**Exercise aim:** Which of the lines below hold "Ecclesiastes"? Please return each one.

**Information provided:**
════════════════

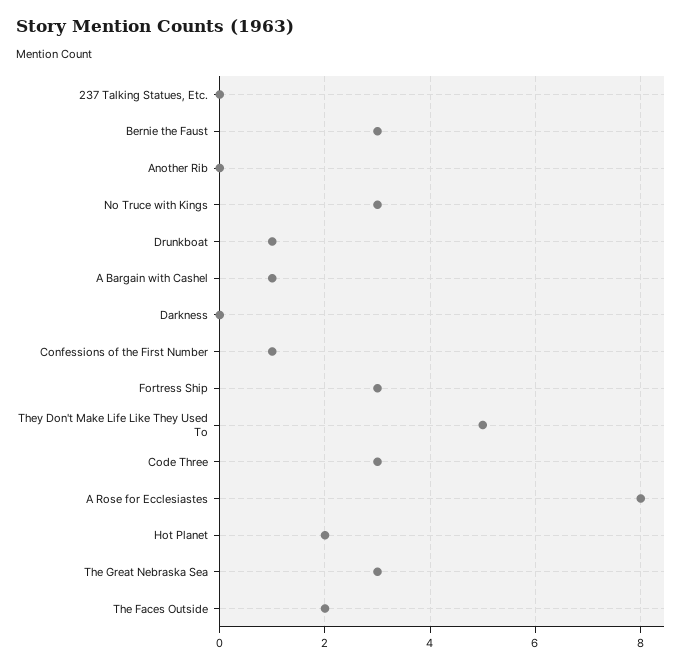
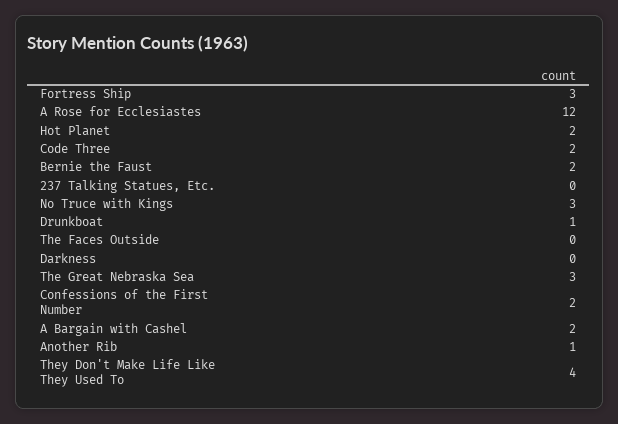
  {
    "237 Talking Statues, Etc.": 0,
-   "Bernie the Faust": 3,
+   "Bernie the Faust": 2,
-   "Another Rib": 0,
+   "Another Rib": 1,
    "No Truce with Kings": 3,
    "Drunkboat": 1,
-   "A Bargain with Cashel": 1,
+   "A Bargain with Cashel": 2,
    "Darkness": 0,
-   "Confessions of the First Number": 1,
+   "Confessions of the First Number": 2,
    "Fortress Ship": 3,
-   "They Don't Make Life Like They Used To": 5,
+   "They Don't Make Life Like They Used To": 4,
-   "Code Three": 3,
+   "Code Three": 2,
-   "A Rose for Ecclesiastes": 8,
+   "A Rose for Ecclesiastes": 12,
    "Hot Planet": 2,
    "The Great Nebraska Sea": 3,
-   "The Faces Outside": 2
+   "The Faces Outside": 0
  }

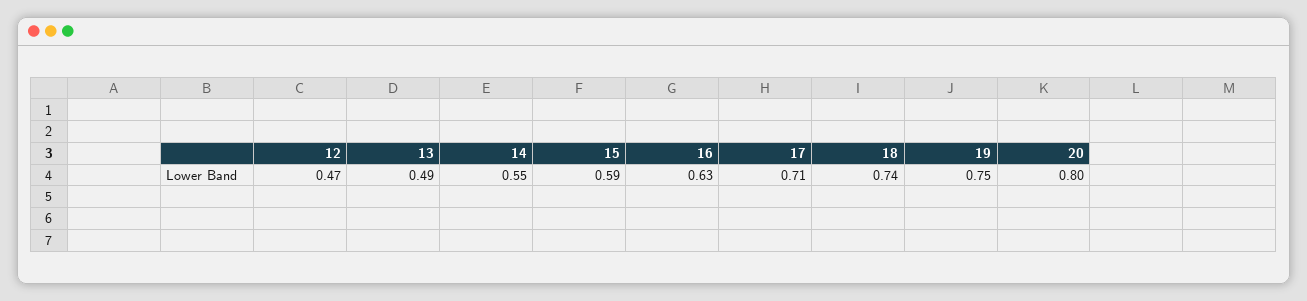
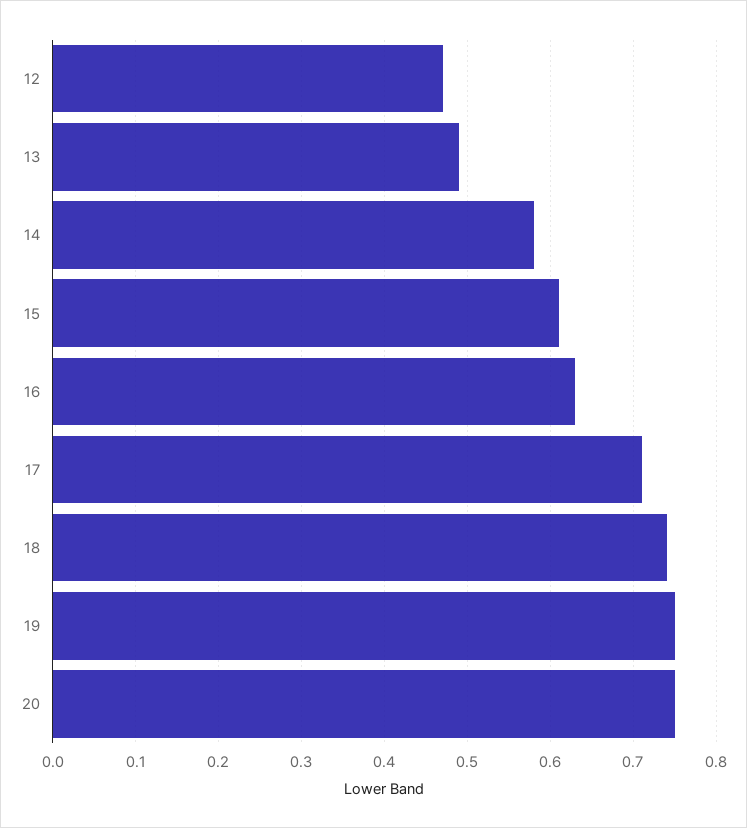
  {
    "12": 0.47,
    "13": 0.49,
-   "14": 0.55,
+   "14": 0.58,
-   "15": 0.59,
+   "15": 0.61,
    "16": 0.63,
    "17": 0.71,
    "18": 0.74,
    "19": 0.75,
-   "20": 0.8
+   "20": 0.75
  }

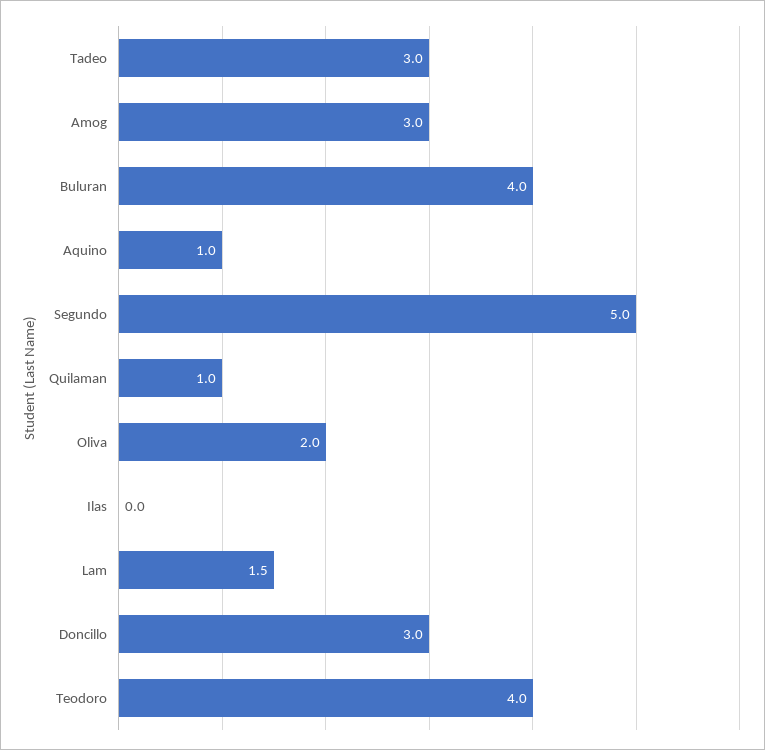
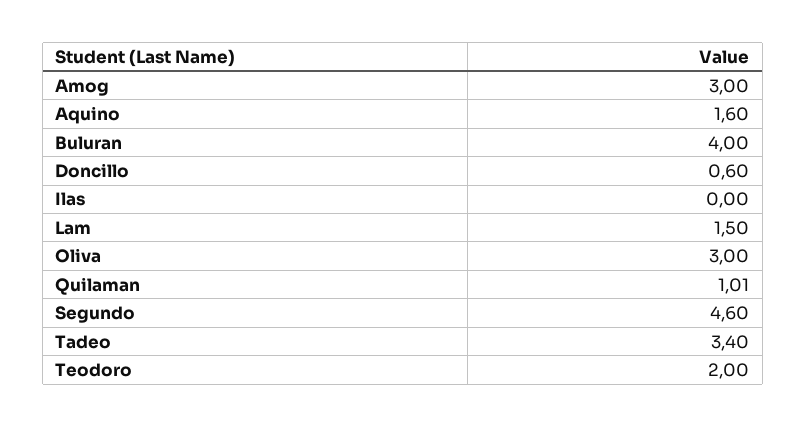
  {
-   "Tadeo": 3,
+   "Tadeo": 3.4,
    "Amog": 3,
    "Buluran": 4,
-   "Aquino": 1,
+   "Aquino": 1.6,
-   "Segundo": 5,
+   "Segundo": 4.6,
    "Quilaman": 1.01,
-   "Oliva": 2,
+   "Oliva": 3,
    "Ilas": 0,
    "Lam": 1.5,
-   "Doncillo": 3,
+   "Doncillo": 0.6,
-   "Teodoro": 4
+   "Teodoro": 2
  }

════════════════

**Result for this task:**
-   "A Rose for Ecclesiastes": 8,
+   "A Rose for Ecclesiastes": 12,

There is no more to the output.